┌──
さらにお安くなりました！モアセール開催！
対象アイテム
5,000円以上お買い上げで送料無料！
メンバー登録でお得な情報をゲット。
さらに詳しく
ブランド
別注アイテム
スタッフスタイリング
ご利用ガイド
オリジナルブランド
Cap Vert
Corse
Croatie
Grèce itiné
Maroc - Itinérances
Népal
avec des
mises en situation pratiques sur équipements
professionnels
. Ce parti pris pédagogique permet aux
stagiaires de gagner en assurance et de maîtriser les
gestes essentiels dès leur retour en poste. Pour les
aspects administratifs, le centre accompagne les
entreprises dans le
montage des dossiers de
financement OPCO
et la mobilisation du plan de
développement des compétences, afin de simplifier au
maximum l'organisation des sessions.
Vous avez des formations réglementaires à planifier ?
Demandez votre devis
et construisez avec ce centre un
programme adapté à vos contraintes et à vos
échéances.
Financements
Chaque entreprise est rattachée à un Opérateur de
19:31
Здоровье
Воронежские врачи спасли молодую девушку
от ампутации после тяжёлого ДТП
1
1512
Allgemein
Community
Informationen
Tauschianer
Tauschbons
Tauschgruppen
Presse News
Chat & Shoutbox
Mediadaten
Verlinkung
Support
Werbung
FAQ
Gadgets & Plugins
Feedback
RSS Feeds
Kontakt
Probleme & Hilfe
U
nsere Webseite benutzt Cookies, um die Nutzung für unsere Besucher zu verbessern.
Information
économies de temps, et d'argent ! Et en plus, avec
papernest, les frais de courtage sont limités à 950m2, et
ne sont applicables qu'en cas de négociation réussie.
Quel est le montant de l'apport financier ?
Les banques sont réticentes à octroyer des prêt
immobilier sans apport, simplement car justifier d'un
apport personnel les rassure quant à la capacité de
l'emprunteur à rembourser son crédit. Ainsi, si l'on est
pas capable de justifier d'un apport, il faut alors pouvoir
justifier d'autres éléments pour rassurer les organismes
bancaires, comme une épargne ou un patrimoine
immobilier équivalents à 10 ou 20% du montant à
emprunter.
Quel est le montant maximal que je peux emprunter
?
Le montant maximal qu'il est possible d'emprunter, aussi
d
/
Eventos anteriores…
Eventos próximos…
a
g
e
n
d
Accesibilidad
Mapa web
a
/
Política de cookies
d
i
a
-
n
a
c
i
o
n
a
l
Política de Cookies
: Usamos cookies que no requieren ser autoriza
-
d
└──
How many lines of the material contain the string "Quel"? Answer with the number and nothing else.

▶ _Response to the exercise_: 2